#### TASK TO CARRY OUT:
A verbatim reproduction of the following listing is required; omit the pictures.

#### RECORDED DATA:
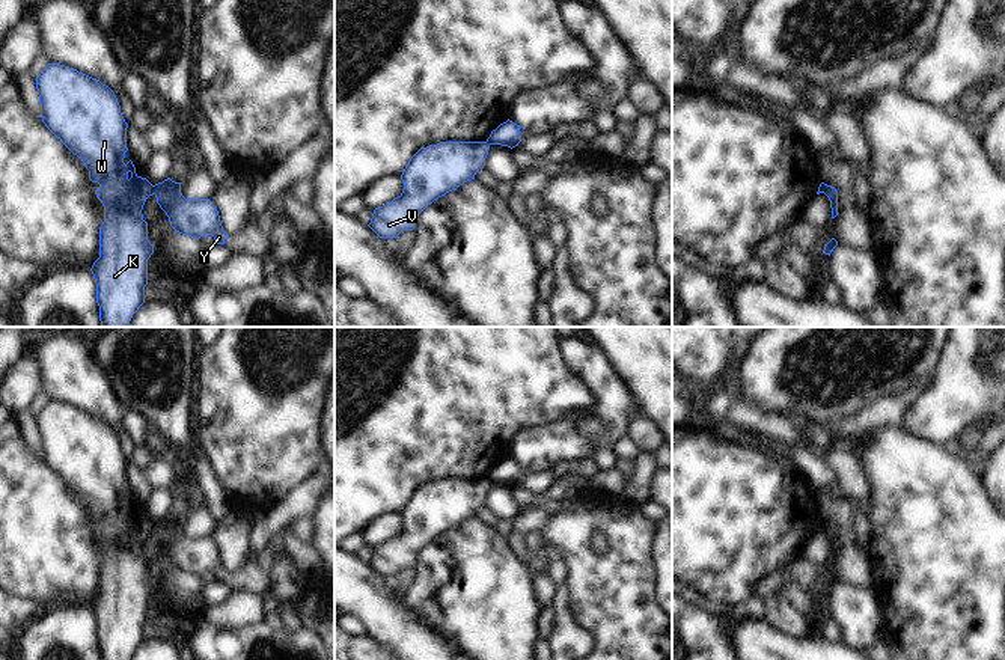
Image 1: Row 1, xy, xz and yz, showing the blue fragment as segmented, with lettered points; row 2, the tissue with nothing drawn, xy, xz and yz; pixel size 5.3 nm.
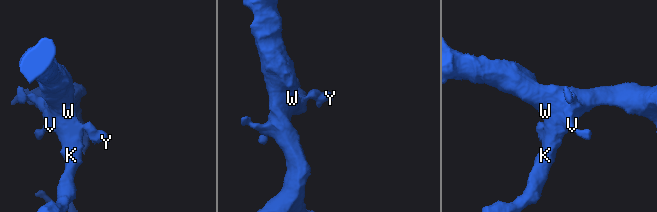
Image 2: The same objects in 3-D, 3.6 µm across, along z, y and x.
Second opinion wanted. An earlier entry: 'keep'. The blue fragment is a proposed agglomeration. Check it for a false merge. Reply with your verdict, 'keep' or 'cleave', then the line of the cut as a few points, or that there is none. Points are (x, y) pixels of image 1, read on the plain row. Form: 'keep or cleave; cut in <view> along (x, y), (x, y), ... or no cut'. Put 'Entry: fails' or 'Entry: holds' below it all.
cleave; cut in xy along (151, 523), (154, 531)
Entry: fails

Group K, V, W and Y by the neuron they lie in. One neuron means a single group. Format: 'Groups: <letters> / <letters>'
Groups: K V W / Y

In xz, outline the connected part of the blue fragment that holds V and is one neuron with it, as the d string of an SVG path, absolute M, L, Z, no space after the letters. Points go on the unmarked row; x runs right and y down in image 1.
M440 479L420 485L405 503L402 530L374 547L368 562L380 576L413 568L419 552L438 535L475 517L485 503L488 479Z

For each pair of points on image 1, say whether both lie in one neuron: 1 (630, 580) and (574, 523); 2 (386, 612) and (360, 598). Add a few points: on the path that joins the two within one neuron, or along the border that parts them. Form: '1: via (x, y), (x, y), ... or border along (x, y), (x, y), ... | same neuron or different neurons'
1: via (610, 580), (574, 543) | same neuron
2: via (380, 611), (366, 598) | same neuron

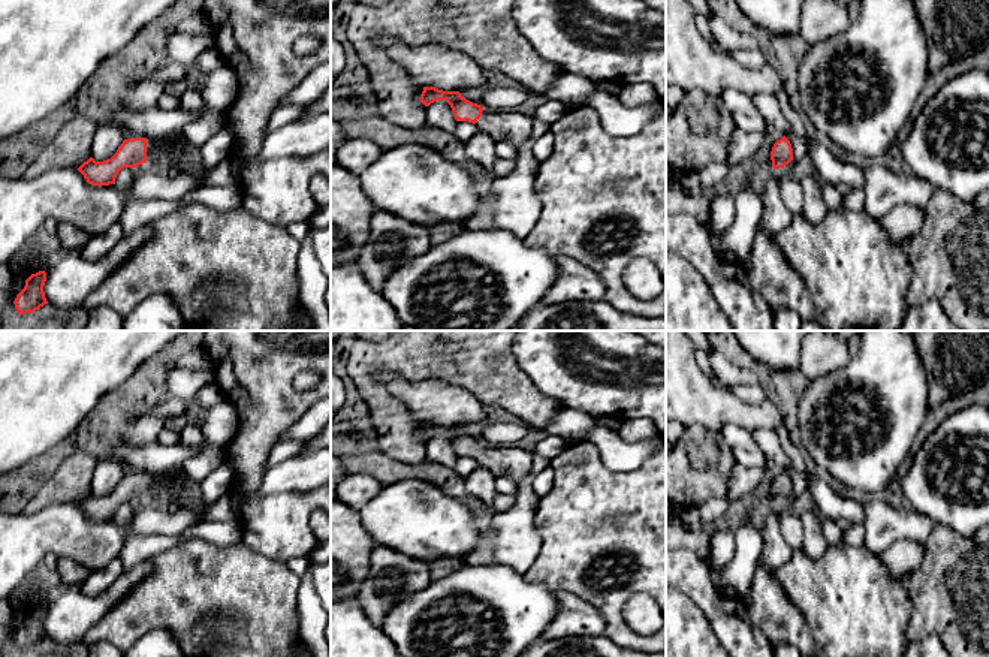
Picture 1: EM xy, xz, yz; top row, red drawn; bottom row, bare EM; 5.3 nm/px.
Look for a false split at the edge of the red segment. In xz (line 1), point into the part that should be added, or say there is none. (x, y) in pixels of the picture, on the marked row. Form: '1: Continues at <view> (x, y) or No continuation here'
1: Continues at xz (513, 127)

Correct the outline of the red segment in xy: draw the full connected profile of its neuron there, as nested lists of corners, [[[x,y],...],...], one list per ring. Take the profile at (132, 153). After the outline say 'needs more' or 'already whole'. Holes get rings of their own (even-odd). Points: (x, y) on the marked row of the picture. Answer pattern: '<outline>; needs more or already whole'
[[[130,138],[123,141],[111,159],[96,162],[90,157],[78,168],[78,171],[91,186],[109,186],[115,184],[115,178],[121,169],[138,168],[159,151],[160,147],[153,139]]]; needs more

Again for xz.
[[[423,87],[420,102],[425,106],[437,100],[446,100],[456,121],[468,121],[477,129],[486,130],[495,141],[509,142],[515,147],[525,144],[533,133],[533,118],[521,112],[495,112],[461,96],[459,91],[443,91],[435,87]]]; needs more

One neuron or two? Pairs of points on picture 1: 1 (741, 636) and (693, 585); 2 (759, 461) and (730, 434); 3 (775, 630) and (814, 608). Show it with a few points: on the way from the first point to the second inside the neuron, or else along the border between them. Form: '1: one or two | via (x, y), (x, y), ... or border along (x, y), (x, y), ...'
1: one | via (730, 624), (705, 597)
2: one | via (751, 454), (738, 440)
3: two | border along (781, 587), (802, 615), (816, 641)

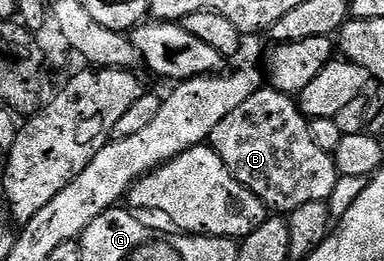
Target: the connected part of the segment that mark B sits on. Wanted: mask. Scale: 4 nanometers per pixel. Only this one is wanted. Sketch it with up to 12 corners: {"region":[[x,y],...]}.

#### EXERCISE RESPONSE:
Image 1: Row 1, xy, xz and yz, showing the blue fragment as segmented, with lettered points; row 2, the tissue with nothing drawn, xy, xz and yz; pixel size 5.3 nm.
Image 2: The same objects in 3-D, 3.6 µm across, along z, y and x.
Second opinion wanted. An earlier entry: 'keep'. The blue fragment is a proposed agglomeration. Check it for a false merge. Reply with your verdict, 'keep' or 'cleave', then the line of the cut as a few points, or that there is none. Points are (x, y) pixels of image 1, read on the plain row. Form: 'keep or cleave; cut in <view> along (x, y), (x, y), ... or no cut'. Put 'Entry: fails' or 'Entry: holds' below it all.
cleave; cut in xy along (151, 523), (154, 531)
Entry: fails

Group K, V, W and Y by the neuron they lie in. One neuron means a single group. Format: 'Groups: <letters> / <letters>'
Groups: K V W / Y

In xz, outline the connected part of the blue fragment that holds V and is one neuron with it, as the d string of an SVG path, absolute M, L, Z, no space after the letters. Points go on the unmarked row; x runs right and y down in image 1.
M440 479L420 485L405 503L402 530L374 547L368 562L380 576L413 568L419 552L438 535L475 517L485 503L488 479Z

For each pair of points on image 1, say whether both lie in one neuron: 1 (630, 580) and (574, 523); 2 (386, 612) and (360, 598). Add a few points: on the path that joins the two within one neuron, or along the border that parts them. Form: '1: via (x, y), (x, y), ... or border along (x, y), (x, y), ... | same neuron or different neurons'
1: via (610, 580), (574, 543) | same neuron
2: via (380, 611), (366, 598) | same neuron

Picture 1: EM xy, xz, yz; top row, red drawn; bottom row, bare EM; 5.3 nm/px.
Look for a false split at the edge of the red segment. In xz (line 1), point into the part that should be added, or say there is none. (x, y) in pixels of the picture, on the marked row. Form: '1: Continues at <view> (x, y) or No continuation here'
1: Continues at xz (513, 127)

Correct the outline of the red segment in xy: draw the full connected profile of its neuron there, as nested lists of corners, [[[x,y],...],...], one list per ring. Take the profile at (132, 153). After the outline say 'needs more' or 'already whole'. Holes get rings of their own (even-odd). Points: (x, y) on the marked row of the picture. Answer pattern: '<outline>; needs more or already whole'
[[[130,138],[123,141],[111,159],[96,162],[90,157],[78,168],[78,171],[91,186],[109,186],[115,184],[115,178],[121,169],[138,168],[159,151],[160,147],[153,139]]]; needs more

Again for xz.
[[[423,87],[420,102],[425,106],[437,100],[446,100],[456,121],[468,121],[477,129],[486,130],[495,141],[509,142],[515,147],[525,144],[533,133],[533,118],[521,112],[495,112],[461,96],[459,91],[443,91],[435,87]]]; needs more

One neuron or two? Pairs of points on picture 1: 1 (741, 636) and (693, 585); 2 (759, 461) and (730, 434); 3 (775, 630) and (814, 608). Show it with a few points: on the way from the first point to the second inside the neuron, or else along the border between them. Form: '1: one or two | via (x, y), (x, y), ... or border along (x, y), (x, y), ...'
1: one | via (730, 624), (705, 597)
2: one | via (751, 454), (738, 440)
3: two | border along (781, 587), (802, 615), (816, 641)

Target: the connected part of the segment that mark B sits on. Wanted: mask. Scale: 4 nanometers per pixel. Only this one is wanted. Sketch it with up to 12 corners: {"region":[[x,y],...]}.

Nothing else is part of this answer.